**HOW TO COMPLETE THIS TASK:**
The listing below holds a line with "0: (502, 358, 2.37)" and a line with "26: (554, 244, 2.31)". Reproduce those two lines exactly, plus everything between them.

**DATA FOR THE TASK:**
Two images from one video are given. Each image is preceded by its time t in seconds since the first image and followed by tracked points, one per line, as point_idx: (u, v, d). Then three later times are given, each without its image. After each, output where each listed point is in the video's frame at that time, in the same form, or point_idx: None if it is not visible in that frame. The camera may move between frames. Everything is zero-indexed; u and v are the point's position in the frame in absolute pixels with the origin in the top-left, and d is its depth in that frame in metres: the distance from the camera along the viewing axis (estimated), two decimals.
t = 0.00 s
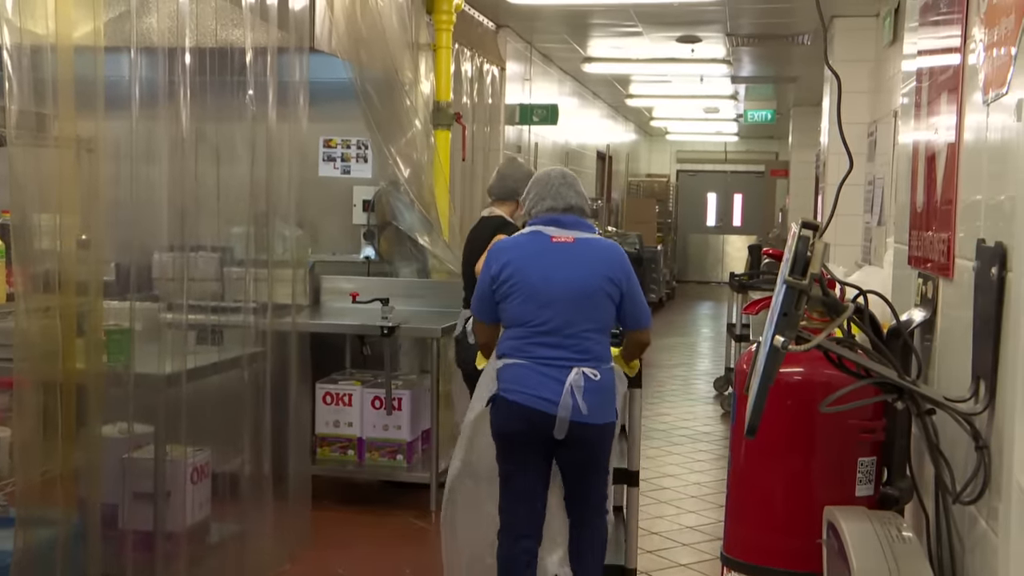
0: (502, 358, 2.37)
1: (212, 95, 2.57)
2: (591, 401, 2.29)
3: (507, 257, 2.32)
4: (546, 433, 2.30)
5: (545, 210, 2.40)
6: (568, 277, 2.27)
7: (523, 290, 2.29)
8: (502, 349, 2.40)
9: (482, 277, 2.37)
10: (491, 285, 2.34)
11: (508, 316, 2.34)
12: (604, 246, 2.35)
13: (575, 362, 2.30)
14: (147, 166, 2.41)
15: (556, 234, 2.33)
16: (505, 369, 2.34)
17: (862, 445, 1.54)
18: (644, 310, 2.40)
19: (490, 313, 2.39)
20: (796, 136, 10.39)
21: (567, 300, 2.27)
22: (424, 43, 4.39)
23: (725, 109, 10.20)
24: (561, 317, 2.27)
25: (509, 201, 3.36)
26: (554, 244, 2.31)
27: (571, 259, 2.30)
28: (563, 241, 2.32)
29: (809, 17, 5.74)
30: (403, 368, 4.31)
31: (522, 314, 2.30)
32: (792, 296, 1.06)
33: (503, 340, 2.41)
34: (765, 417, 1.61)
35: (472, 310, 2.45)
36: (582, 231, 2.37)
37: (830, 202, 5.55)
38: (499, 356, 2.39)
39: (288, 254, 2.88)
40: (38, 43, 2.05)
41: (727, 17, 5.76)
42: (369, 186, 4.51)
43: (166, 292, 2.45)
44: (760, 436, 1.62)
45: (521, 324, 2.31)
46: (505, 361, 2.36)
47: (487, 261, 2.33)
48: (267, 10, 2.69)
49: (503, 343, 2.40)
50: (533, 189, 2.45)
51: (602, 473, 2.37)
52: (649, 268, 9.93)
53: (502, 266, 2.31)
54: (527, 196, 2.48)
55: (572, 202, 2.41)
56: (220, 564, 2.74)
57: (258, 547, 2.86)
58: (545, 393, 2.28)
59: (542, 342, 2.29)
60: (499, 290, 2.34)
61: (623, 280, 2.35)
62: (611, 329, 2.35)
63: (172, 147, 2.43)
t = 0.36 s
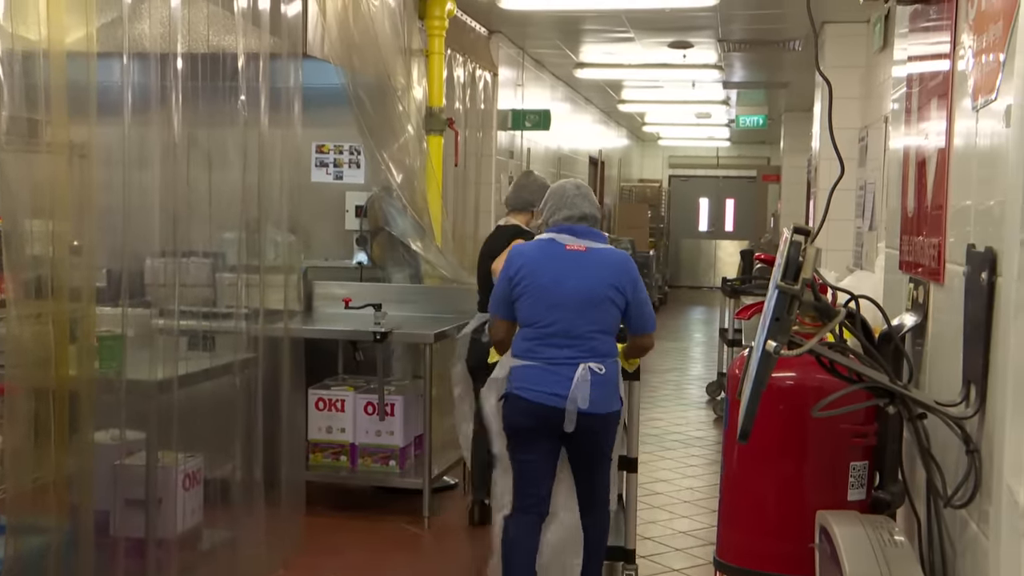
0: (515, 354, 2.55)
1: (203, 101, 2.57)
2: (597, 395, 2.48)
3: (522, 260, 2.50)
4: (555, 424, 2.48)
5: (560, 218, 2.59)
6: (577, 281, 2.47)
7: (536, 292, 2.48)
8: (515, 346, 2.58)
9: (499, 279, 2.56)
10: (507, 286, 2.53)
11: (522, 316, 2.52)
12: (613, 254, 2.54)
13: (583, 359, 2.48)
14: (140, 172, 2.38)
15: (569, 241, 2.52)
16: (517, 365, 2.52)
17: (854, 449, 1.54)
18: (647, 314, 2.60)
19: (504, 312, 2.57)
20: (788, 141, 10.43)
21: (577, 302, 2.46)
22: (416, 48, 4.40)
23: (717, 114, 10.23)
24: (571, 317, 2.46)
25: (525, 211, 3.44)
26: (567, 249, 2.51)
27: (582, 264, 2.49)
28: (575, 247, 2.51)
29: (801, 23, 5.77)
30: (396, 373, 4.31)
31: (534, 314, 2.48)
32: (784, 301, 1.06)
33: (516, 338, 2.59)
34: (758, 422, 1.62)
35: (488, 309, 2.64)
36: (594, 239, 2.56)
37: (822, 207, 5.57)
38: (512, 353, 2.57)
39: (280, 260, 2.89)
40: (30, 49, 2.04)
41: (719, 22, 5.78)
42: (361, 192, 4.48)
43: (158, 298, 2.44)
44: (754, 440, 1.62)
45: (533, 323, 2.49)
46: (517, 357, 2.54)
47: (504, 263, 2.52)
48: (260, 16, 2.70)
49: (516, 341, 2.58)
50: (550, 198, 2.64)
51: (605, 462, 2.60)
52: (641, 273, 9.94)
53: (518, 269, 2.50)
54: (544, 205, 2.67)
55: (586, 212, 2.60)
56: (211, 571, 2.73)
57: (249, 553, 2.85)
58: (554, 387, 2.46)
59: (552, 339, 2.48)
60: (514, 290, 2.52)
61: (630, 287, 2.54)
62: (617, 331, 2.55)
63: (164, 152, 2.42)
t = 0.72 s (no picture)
0: (522, 343, 2.89)
1: (196, 105, 2.57)
2: (596, 379, 2.78)
3: (530, 257, 2.85)
4: (556, 406, 2.78)
5: (567, 218, 2.92)
6: (580, 276, 2.81)
7: (542, 284, 2.82)
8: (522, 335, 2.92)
9: (510, 274, 2.90)
10: (516, 280, 2.87)
11: (529, 307, 2.86)
12: (613, 252, 2.88)
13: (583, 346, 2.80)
14: (133, 176, 2.38)
15: (573, 239, 2.87)
16: (524, 351, 2.86)
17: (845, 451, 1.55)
18: (642, 307, 2.94)
19: (513, 304, 2.91)
20: (780, 145, 10.46)
21: (579, 294, 2.79)
22: (408, 52, 4.41)
23: (709, 117, 10.25)
24: (573, 308, 2.79)
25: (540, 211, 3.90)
26: (571, 246, 2.85)
27: (584, 260, 2.83)
28: (579, 245, 2.86)
29: (791, 27, 5.80)
30: (389, 377, 4.31)
31: (540, 304, 2.82)
32: (775, 304, 1.06)
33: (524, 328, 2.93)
34: (750, 424, 1.62)
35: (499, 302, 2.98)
36: (596, 238, 2.91)
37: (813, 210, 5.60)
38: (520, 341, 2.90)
39: (271, 264, 2.89)
40: (21, 53, 2.03)
41: (710, 26, 5.80)
42: (354, 196, 4.54)
43: (151, 303, 2.44)
44: (746, 442, 1.62)
45: (540, 313, 2.83)
46: (524, 344, 2.87)
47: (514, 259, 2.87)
48: (251, 20, 2.70)
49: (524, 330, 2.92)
50: (556, 199, 2.97)
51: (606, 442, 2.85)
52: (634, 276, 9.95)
53: (526, 265, 2.84)
54: (550, 206, 2.99)
55: (590, 213, 2.94)
56: None
57: (242, 558, 2.85)
58: (556, 370, 2.79)
59: (555, 328, 2.81)
60: (523, 283, 2.87)
61: (627, 282, 2.88)
62: (615, 323, 2.87)
63: (155, 156, 2.43)
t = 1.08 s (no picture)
0: (517, 334, 3.16)
1: (191, 106, 2.57)
2: (588, 363, 3.06)
3: (521, 253, 3.15)
4: (553, 389, 3.05)
5: (549, 214, 3.24)
6: (568, 266, 3.10)
7: (533, 277, 3.11)
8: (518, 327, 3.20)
9: (503, 270, 3.19)
10: (509, 275, 3.16)
11: (523, 300, 3.14)
12: (595, 243, 3.18)
13: (574, 333, 3.08)
14: (130, 177, 2.37)
15: (558, 234, 3.17)
16: (520, 340, 3.13)
17: (840, 450, 1.56)
18: (626, 292, 3.22)
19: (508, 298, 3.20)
20: (776, 144, 10.47)
21: (567, 284, 3.08)
22: (404, 52, 4.40)
23: (705, 116, 10.26)
24: (562, 297, 3.08)
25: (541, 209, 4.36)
26: (556, 241, 3.15)
27: (569, 252, 3.12)
28: (563, 239, 3.15)
29: (786, 26, 5.81)
30: (386, 376, 4.31)
31: (532, 296, 3.11)
32: (770, 302, 1.07)
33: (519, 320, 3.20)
34: (746, 423, 1.63)
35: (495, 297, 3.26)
36: (578, 232, 3.20)
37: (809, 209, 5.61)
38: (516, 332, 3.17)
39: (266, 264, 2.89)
40: (16, 53, 2.03)
41: (706, 25, 5.80)
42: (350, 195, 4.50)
43: (147, 303, 2.44)
44: (741, 440, 1.63)
45: (532, 304, 3.11)
46: (520, 334, 3.14)
47: (506, 257, 3.16)
48: (246, 19, 2.70)
49: (519, 322, 3.19)
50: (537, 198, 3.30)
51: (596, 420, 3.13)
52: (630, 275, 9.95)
53: (518, 261, 3.13)
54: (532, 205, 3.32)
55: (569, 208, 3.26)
56: None
57: (238, 558, 2.85)
58: (551, 356, 3.05)
59: (547, 317, 3.09)
60: (515, 277, 3.16)
61: (611, 269, 3.16)
62: (602, 309, 3.16)
63: (152, 157, 2.42)
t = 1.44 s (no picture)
0: (515, 332, 3.22)
1: (186, 103, 2.56)
2: (586, 357, 3.14)
3: (517, 254, 3.22)
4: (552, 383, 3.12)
5: (544, 217, 3.35)
6: (563, 265, 3.17)
7: (530, 277, 3.18)
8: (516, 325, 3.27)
9: (501, 270, 3.26)
10: (507, 275, 3.23)
11: (520, 299, 3.22)
12: (587, 242, 3.25)
13: (570, 329, 3.16)
14: (125, 174, 2.38)
15: (552, 235, 3.24)
16: (518, 337, 3.19)
17: (834, 447, 1.56)
18: (619, 289, 3.30)
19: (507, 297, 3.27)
20: (772, 142, 10.48)
21: (561, 283, 3.15)
22: (399, 49, 4.39)
23: (701, 114, 10.27)
24: (558, 295, 3.15)
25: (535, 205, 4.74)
26: (550, 241, 3.22)
27: (562, 252, 3.20)
28: (557, 240, 3.23)
29: (782, 23, 5.81)
30: (382, 373, 4.32)
31: (529, 295, 3.18)
32: (764, 299, 1.07)
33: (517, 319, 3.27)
34: (740, 421, 1.63)
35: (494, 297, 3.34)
36: (571, 232, 3.28)
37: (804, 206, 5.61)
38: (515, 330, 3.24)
39: (262, 262, 2.88)
40: (9, 50, 2.03)
41: (701, 23, 5.80)
42: (345, 193, 4.50)
43: (143, 301, 2.44)
44: (735, 437, 1.63)
45: (529, 303, 3.18)
46: (518, 332, 3.21)
47: (503, 258, 3.23)
48: (242, 16, 2.69)
49: (517, 321, 3.26)
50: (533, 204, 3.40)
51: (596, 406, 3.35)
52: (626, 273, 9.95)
53: (515, 262, 3.20)
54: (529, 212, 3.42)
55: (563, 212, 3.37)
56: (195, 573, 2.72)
57: (234, 556, 2.85)
58: (549, 352, 3.13)
59: (545, 315, 3.17)
60: (513, 278, 3.23)
61: (603, 268, 3.24)
62: (596, 306, 3.23)
63: (147, 155, 2.41)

**TASK SOLUTION:**
0: (502, 358, 2.37)
1: (212, 95, 2.57)
2: (591, 401, 2.29)
3: (507, 257, 2.32)
4: (546, 433, 2.30)
5: (545, 210, 2.40)
6: (568, 277, 2.27)
7: (523, 290, 2.29)
8: (502, 349, 2.40)
9: (482, 277, 2.37)
10: (491, 285, 2.34)
11: (508, 316, 2.34)
12: (604, 246, 2.35)
13: (575, 362, 2.30)
14: (147, 166, 2.41)
15: (556, 234, 2.33)
16: (505, 369, 2.34)
17: (862, 445, 1.54)
18: (644, 310, 2.40)
19: (490, 313, 2.39)
20: (796, 136, 10.39)
21: (567, 300, 2.27)
22: (424, 43, 4.39)
23: (725, 109, 10.20)
24: (561, 317, 2.27)
25: (509, 201, 3.36)
26: (554, 244, 2.31)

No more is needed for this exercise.